Improving maternal health and achieving universal health coverage (UHC) are important expectations in the global Sustainable Development Goals (SDGs) agenda. While health insurance has been shown as effective in the utilisation of maternal healthcare, there is a paucity of literature on this relationship in sub-Saharan Africa (SSA). We examined the relationship between health insurance coverage and maternal healthcare utilisation using demographic and health survey data.
This was a cross-sectional study of 195 651 women aged 15–49 y from 28 countries in SSA. We adopted bivariable and multivariable analyses comprising χ2 test and multilevel binary logistic regression in analysing the data.

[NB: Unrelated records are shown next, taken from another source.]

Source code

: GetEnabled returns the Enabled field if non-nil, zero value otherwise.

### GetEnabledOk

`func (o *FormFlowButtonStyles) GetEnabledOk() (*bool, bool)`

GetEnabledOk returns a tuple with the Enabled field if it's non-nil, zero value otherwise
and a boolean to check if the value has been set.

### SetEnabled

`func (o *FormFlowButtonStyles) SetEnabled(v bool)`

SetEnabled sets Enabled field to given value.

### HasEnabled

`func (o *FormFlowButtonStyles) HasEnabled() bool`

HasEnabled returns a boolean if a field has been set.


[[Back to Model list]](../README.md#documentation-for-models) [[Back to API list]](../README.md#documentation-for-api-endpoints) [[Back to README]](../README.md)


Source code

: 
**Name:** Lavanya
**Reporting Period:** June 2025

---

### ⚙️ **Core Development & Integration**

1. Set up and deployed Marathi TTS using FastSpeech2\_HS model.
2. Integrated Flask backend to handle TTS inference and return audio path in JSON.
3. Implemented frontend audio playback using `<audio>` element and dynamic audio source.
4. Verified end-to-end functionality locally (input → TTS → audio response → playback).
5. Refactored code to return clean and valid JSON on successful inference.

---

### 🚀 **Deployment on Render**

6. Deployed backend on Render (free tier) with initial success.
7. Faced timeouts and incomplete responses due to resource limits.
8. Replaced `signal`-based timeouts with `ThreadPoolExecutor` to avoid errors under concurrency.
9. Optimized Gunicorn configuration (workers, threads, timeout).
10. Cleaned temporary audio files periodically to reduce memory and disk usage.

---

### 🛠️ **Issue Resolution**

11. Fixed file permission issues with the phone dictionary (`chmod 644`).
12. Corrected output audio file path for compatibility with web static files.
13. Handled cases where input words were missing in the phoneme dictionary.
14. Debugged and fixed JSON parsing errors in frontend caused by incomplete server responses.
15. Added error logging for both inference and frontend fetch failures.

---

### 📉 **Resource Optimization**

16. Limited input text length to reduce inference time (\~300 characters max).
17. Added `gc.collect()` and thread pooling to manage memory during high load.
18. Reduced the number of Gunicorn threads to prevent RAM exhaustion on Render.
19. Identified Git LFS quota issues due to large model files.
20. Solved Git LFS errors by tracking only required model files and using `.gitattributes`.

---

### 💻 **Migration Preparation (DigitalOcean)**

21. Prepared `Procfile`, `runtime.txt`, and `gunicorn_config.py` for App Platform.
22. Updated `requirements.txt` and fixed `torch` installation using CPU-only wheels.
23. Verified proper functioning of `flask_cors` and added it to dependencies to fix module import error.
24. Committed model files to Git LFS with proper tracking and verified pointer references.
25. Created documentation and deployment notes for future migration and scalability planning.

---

The prevalence of maternal healthcare utilisation was 58, 70.6 and 40.7% for antenatal care (ANC), skilled birth attendance (SBA) and postnatal care (PNC), respectively. The prevalence of health insurance coverage was 6.4%. Women covered by health insurance were more likely to utilise ANC (adjusted OR [aOR]=1.48, 95% CI 1.41 to 1.54), SBA (aOR=1.37, 95% CI 1.30 to 1.45) and PNC (aOR=1.42, 95% CI 1.37 to 1.48).
Health insurance coverage was an important predictor of maternal healthcare utilisation in our study. To accelerate progress towards the achievement of SDG 3 targets related to the reduction of maternal mortality and achievement of UHC, countries should adopt interventions to increase maternal insurance coverage, which may lead to higher maternal healthcare access and utilisation during pregnancy.